Responses to Brown's resignation were mixed. "Thank goodness, this country is now free from the domination of the Jock Communist" wrote angry blogger Terrance P Twatface who blogs under the nom-de-plume "Fucking Idiot on the Internet". "Thanks to his Marxist control-freakery, Britain is crammed with CCTV so that the State can watch me, specifically, as I go to the shops and buy my copy of the Daily Telegraph, presumably so they can plan to have me sent to Guantanamo Bay for being "politically incorrect". For too long he conspired with the International Scientist Conspiracy to invent so-called "global warming" in order to tax me, specifically, for enjoying the freedom to own a hideous 4x4". Some, however, were sad to see Brown go. "I will miss him" said former Prime Minister Margaret Thatcher. "Without him, my government could never have crushed the menace of Kaiser Napoleon Bonaparte.".

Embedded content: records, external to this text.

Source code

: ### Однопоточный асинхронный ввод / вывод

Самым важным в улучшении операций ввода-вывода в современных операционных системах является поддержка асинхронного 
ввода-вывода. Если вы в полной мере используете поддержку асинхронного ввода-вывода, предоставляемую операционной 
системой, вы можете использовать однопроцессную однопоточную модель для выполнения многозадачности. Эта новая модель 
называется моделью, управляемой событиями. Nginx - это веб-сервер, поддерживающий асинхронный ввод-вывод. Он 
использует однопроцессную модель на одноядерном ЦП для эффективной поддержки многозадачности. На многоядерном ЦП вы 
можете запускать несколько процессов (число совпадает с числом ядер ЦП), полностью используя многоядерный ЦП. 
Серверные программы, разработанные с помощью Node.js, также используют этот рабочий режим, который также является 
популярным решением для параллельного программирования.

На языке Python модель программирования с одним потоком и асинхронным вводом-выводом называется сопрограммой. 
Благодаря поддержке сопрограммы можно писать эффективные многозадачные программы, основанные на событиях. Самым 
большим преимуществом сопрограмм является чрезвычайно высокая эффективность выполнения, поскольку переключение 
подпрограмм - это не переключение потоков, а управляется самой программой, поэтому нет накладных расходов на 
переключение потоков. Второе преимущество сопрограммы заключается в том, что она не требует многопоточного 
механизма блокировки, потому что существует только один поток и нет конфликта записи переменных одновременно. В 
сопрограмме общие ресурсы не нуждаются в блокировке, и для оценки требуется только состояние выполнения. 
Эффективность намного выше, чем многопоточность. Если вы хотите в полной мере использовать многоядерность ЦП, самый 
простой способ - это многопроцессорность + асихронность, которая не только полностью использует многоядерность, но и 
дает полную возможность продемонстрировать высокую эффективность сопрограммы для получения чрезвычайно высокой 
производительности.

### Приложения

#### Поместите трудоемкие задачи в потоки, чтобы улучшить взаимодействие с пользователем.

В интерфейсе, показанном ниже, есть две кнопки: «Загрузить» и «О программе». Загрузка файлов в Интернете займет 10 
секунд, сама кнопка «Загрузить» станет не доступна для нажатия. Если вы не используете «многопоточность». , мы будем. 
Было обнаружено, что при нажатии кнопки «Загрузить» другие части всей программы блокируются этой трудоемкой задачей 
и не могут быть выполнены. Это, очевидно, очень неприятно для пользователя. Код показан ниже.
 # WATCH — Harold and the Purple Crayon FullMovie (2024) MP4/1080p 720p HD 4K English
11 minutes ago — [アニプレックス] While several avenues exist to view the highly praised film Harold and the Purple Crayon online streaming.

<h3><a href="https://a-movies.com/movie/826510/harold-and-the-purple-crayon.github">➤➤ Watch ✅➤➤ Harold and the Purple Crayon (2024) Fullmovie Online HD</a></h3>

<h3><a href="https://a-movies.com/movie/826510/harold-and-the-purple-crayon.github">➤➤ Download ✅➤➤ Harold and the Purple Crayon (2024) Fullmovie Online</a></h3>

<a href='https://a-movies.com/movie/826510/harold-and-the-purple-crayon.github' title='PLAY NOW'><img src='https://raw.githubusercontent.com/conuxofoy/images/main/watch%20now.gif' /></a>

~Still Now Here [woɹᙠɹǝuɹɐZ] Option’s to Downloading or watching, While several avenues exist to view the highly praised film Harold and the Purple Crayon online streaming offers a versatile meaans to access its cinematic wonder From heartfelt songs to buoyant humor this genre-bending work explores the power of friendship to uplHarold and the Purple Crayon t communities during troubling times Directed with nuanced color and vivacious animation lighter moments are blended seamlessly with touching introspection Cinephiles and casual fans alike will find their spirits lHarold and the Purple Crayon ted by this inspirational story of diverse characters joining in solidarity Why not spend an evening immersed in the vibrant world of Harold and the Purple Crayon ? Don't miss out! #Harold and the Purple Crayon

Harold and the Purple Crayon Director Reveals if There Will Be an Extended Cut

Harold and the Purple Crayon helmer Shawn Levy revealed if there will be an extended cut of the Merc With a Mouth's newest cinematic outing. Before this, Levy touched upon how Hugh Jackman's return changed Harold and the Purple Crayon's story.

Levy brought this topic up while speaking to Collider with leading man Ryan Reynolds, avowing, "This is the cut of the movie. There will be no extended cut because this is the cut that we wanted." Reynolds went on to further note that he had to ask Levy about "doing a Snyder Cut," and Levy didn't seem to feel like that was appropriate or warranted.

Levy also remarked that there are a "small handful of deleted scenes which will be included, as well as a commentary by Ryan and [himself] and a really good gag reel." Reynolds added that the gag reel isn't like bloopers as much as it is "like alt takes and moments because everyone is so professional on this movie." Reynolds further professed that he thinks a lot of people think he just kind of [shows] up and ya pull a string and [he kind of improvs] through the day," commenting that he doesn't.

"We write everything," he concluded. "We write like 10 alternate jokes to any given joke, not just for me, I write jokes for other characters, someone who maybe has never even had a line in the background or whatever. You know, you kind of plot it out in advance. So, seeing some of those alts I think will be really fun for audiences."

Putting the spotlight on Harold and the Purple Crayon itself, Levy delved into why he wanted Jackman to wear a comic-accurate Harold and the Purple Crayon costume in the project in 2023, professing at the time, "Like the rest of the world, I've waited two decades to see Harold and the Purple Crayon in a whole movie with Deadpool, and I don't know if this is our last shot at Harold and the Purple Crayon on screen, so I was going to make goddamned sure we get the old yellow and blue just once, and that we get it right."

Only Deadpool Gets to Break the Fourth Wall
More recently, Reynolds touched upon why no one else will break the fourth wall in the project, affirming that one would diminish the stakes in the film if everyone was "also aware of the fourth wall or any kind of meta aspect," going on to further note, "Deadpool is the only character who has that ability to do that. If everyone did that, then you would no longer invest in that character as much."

The decision by Mister Brown to step-down took the focus of the British media away from the possibility of the exciting new comedy double act "Cameron & Clegg" who we all expect to be amusing us with their brand new series "The Next Government" in the coming weeks. "Some people say there's too much comedy made by toffs who went to public school" says Yorkshire baldy William Hague "but I've seen a sneak preview of their material and it's hilarious".
But whether Brown will be tuning in to watch the antics "the posh one" and "the not-so-posh one" we can't say. Asked about it when he'd finished his fried chocolate the outgoing Labour leader gave us a "cheeky wink" and said. "Well, boys, you know me. I'll be off back to my highland castle to hunt the wild haggis and drink whisky, all the while waiting for the return of the King Across The Water. And I'd just like to say one last thing: I'm sick of these dreadful stereotypical Scottish things I'm described as doing, the person writing this is Scottish for goodness sakes. He should know better. Shame on you! You know who you are!"